Weese emailed the owners and her boss, but no one responded. So for weeks, she continued checking through a scheduling app on her phone to see whether she was put back on a shift, thinking at first that it might just be a mistake, instead of a big insult.
"I just want someone to ... look me in the eye and tell me that I'm done," Weese says.
Similar incidents have been playing out in the highest offices of government. Earlier this month, Secretary of State Rex Tillerson reportedly found out he had been fired via Twitter. Last summer, White House chief of staff Reince Priebus was canned in similar fashion. And former FBI Director James Comey found out he had lost his job from seeing it on TV.
That is not to say this is, or should be, common practice, says Dan Ryan, principal of Ryan Search and Consulting near Nashville, Tenn. He says there is no excuse for disrespecting people as you dismiss them.
"Especially now, if you're leading an organization, you don't need any negatives out there about how you treat people," he says. Word gets out, and recruitment will be even harder than it is already. "I mean, it's tough enough to find skilled people now," Ryan says.
He says a botched firing can destroy morale for existing staff, as well as turn off prospective hires.
Employers who don't follow the proper process could also open themselves up to claims of discrimination or wrongful termination.
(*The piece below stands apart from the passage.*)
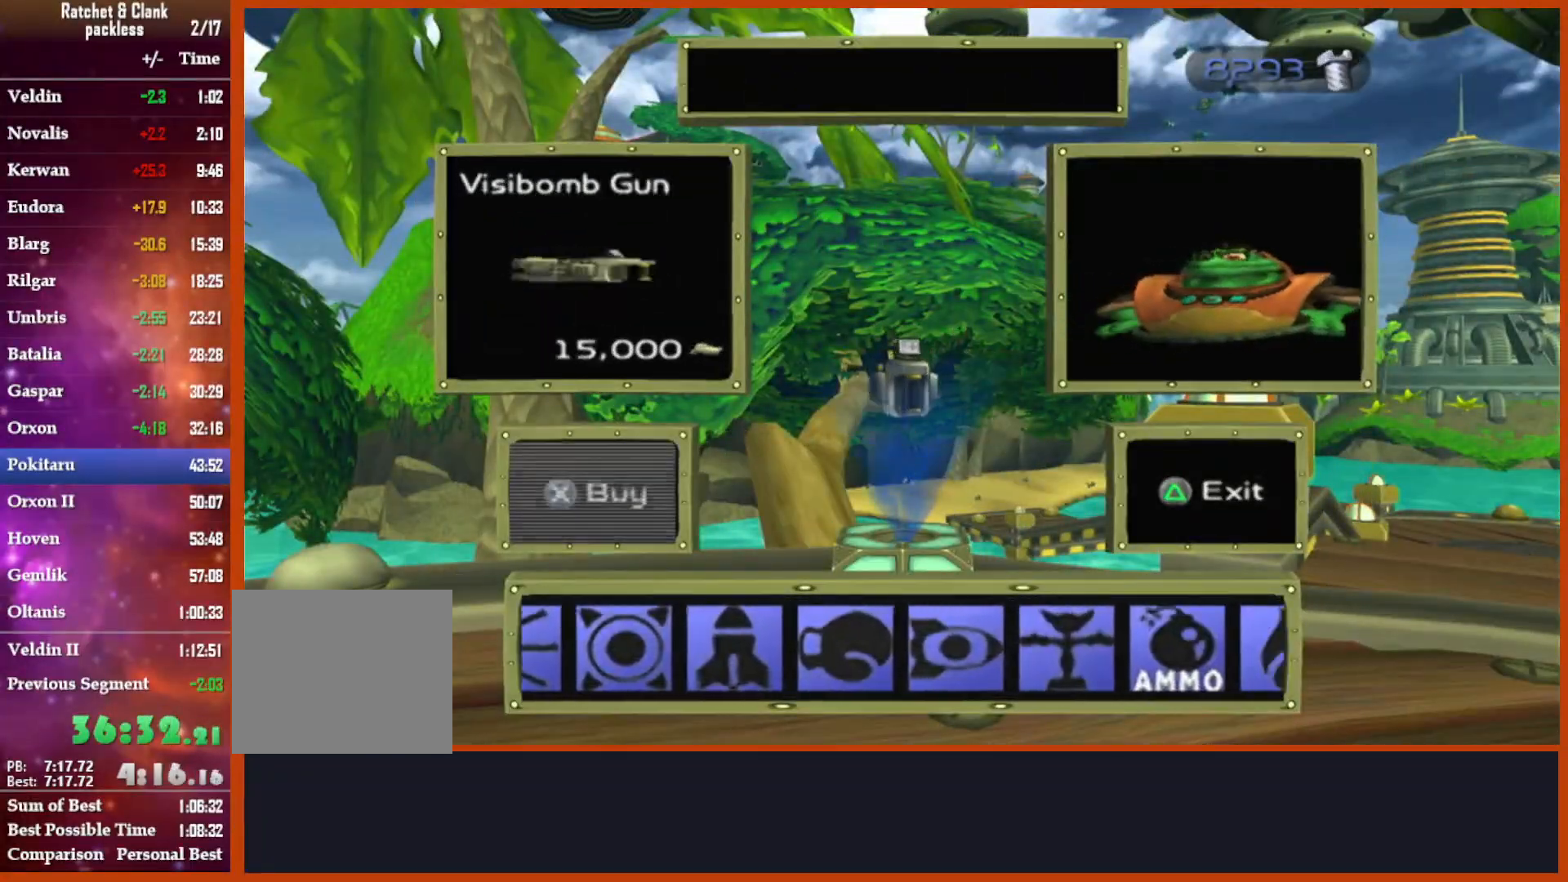
{"buttons": [], "left_stick": "center", "right_stick": "center", "events": [[67, "DPAD_RIGHT", "up"], [183, "CROSS", "down"], [300, "CROSS", "up"]]}
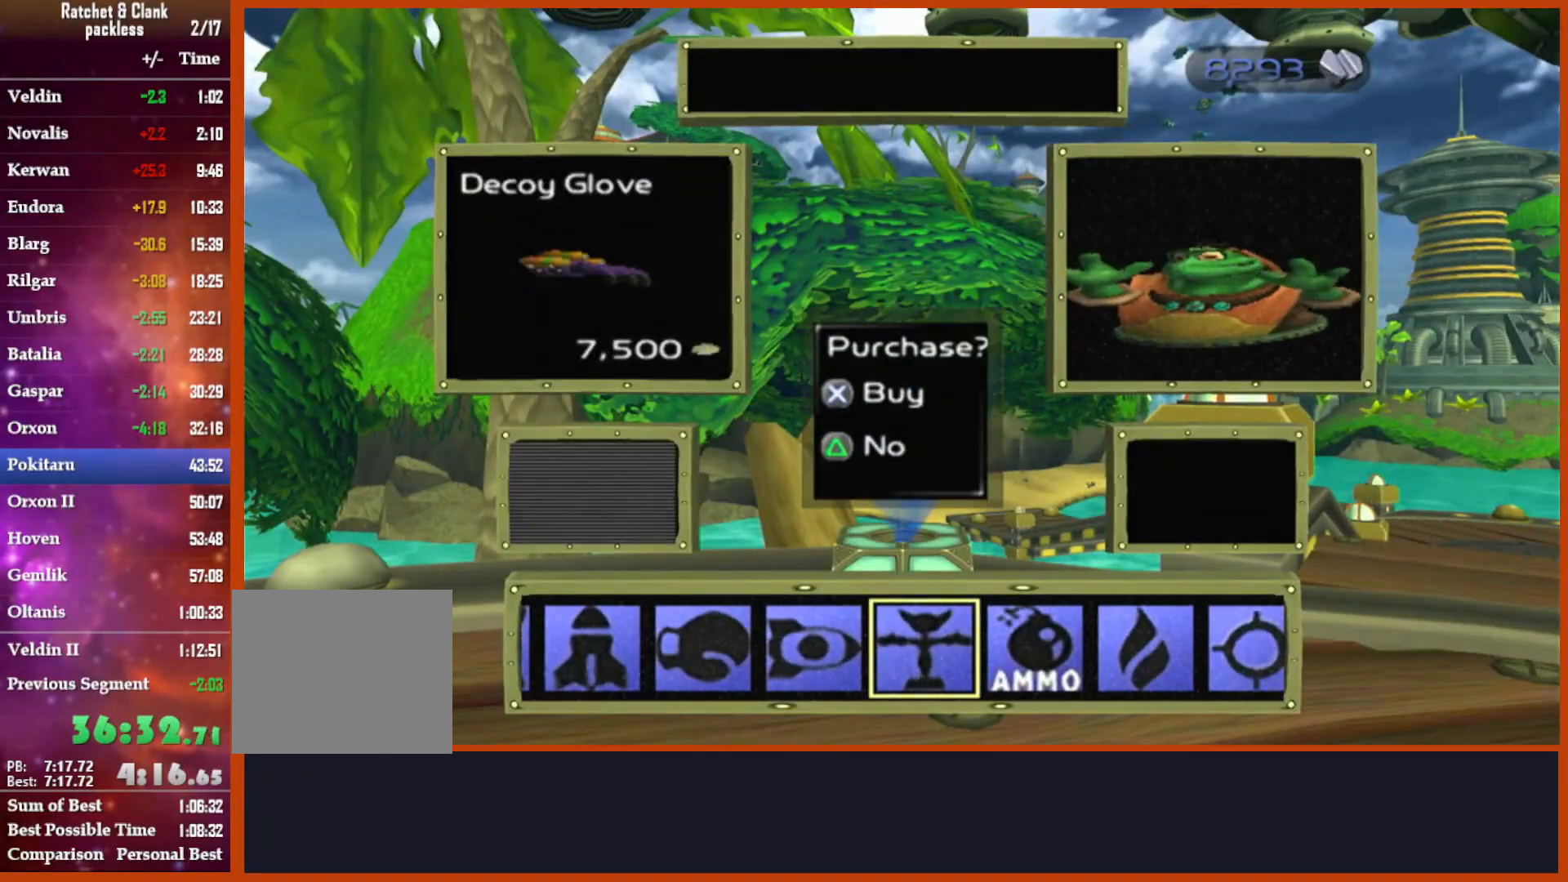
{"buttons": [], "left_stick": "center", "right_stick": "center", "events": [[150, "CROSS", "down"], [250, "CROSS", "up"]]}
"There's every reason in the world not to fire someone on Twitter," says Tracie Sponenberg, senior vice president of human resources at The Granite Group and an expert with the Society for Human Resource Management. At the same time, she acknowledges that rumors travel quickly over text or chat systems like Slack. In her job, she says, sometimes workers find out they're getting fired before she gets to talk to them.
"In this day and age, nothing's private: Something's on Facebook, or something's on Twitter, or something Snapchatted the moment it happened," she says. "So, oftentimes, everyone knows before you get a chance to even talk about it."
Some blame social media for a decline in workplace civility, but Troy Speers, and engineer in the San Jose, Calif., area, says publicly humiliating terminations are nothing new. Decades ago, he worked at a firm that conducted layoffs over the company's public speaker system.
A couple dozen names would be read over the speakers, and those workers were told to report to human resources. After several minutes, Speers says, the roll call would restart, like a firing squad. This continued for days.
"You felt really bad for the people who got whacked," Speers says. "Then after a while, we were like, 'I know I'm going to be next, so call my name so we can get it over with.' "
All work ceased, as people grimly said their goodbyes.
"All bridges are burned," he says. "It was that wounding to your mentality."
Blasting pink slips over the loudspeaker is one thing. But Bridget Garcia says having a boss avoid the conversation is just as awful.
Garcia, who lives in Pasadena, Calif., was working on a kids' TV show over a decade ago when she was told that she would get a promotion and that she should take a few weeks off while the show went on hiatus.
"I said, 'Oh, that's great, I'll go visit my sister in Bermuda,' " she says. Garcia says her boss responded: "That should be so fun for you and then you'll come back and you'll be making more money, so it's not a problem."
But when Garcia returned, she found the entire office had already left for a shoot — without her. She called her boss, who told her, "Oh, yeah, there's no job for you. How was your vacation?"
"It felt like total betrayal because I felt I had been tricked into training my replacement, spending money that I would no longer have," Garcia says, and she felt tricked into believing that the people she worked with respected her.
And then there is the case of Jacqueline Haney of Easthampton, Mass. A couple of months ago, she reported to work early, when her boss demanded to know what she was doing there. Haney says she started explaining she was fixing database errors, when her boss said, "No, why are you here, didn't you get my phone message?"
Turns out the boss had left a voicemail firing Haney over the weekend, but on the wrong phone. "This woman who fired me for making mistakes had apparently made a mistake in firing me," Haney says.